> [What to work on] Your task is to repeat each record verbatim, exactly as it was written.

----- Task input

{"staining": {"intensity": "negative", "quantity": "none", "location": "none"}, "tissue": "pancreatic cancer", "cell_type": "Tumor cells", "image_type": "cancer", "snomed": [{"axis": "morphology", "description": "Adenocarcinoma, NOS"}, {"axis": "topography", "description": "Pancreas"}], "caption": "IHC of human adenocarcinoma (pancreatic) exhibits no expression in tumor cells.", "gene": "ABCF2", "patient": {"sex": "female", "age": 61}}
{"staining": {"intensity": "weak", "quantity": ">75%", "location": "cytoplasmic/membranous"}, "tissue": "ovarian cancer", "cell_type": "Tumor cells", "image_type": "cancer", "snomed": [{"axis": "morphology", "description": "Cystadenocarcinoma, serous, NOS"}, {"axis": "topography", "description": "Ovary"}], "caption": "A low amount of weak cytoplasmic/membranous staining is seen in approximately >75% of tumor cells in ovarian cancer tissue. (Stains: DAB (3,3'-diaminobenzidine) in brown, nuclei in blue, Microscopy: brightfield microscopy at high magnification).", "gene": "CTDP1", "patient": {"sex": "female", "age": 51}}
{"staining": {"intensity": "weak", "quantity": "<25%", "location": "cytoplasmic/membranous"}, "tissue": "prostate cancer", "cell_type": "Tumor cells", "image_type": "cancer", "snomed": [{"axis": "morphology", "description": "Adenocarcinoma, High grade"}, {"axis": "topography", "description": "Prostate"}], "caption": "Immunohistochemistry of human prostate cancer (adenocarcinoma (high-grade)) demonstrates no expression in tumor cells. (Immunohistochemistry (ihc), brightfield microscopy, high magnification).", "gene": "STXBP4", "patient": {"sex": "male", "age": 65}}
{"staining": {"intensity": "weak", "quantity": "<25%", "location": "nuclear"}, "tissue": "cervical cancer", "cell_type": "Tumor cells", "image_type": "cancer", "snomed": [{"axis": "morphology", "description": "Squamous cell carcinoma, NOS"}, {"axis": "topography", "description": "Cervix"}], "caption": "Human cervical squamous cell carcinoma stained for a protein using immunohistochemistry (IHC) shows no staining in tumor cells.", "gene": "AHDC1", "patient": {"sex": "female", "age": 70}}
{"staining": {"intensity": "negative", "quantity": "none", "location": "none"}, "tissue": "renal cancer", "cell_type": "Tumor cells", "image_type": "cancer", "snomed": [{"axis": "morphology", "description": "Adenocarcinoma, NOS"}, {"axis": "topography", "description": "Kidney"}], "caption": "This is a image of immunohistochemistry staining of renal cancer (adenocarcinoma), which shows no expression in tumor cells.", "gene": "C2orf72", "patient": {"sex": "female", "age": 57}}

----------

> [The answer]
{"staining": {"intensity": "negative", "quantity": "none", "location": "none"}, "tissue": "pancreatic cancer", "cell_type": "Tumor cells", "image_type": "cancer", "snomed": [{"axis": "morphology", "description": "Adenocarcinoma, NOS"}, {"axis": "topography", "description": "Pancreas"}], "caption": "IHC of human adenocarcinoma (pancreatic) exhibits no expression in tumor cells.", "gene": "ABCF2", "patient": {"sex": "female", "age": 61}}
{"staining": {"intensity": "weak", "quantity": ">75%", "location": "cytoplasmic/membranous"}, "tissue": "ovarian cancer", "cell_type": "Tumor cells", "image_type": "cancer", "snomed": [{"axis": "morphology", "description": "Cystadenocarcinoma, serous, NOS"}, {"axis": "topography", "description": "Ovary"}], "caption": "A low amount of weak cytoplasmic/membranous staining is seen in approximately >75% of tumor cells in ovarian cancer tissue. (Stains: DAB (3,3'-diaminobenzidine) in brown, nuclei in blue, Microscopy: brightfield microscopy at high magnification).", "gene": "CTDP1", "patient": {"sex": "female", "age": 51}}
{"staining": {"intensity": "weak", "quantity": "<25%", "location": "cytoplasmic/membranous"}, "tissue": "prostate cancer", "cell_type": "Tumor cells", "image_type": "cancer", "snomed": [{"axis": "morphology", "description": "Adenocarcinoma, High grade"}, {"axis": "topography", "description": "Prostate"}], "caption": "Immunohistochemistry of human prostate cancer (adenocarcinoma (high-grade)) demonstrates no expression in tumor cells. (Immunohistochemistry (ihc), brightfield microscopy, high magnification).", "gene": "STXBP4", "patient": {"sex": "male", "age": 65}}
{"staining": {"intensity": "weak", "quantity": "<25%", "location": "nuclear"}, "tissue": "cervical cancer", "cell_type": "Tumor cells", "image_type": "cancer", "snomed": [{"axis": "morphology", "description": "Squamous cell carcinoma, NOS"}, {"axis": "topography", "description": "Cervix"}], "caption": "Human cervical squamous cell carcinoma stained for a protein using immunohistochemistry (IHC) shows no staining in tumor cells.", "gene": "AHDC1", "patient": {"sex": "female", "age": 70}}
{"staining": {"intensity": "negative", "quantity": "none", "location": "none"}, "tissue": "renal cancer", "cell_type": "Tumor cells", "image_type": "cancer", "snomed": [{"axis": "morphology", "description": "Adenocarcinoma, NOS"}, {"axis": "topography", "description": "Kidney"}], "caption": "This is a image of immunohistochemistry staining of renal cancer (adenocarcinoma), which shows no expression in tumor cells.", "gene": "C2orf72", "patient": {"sex": "female", "age": 57}}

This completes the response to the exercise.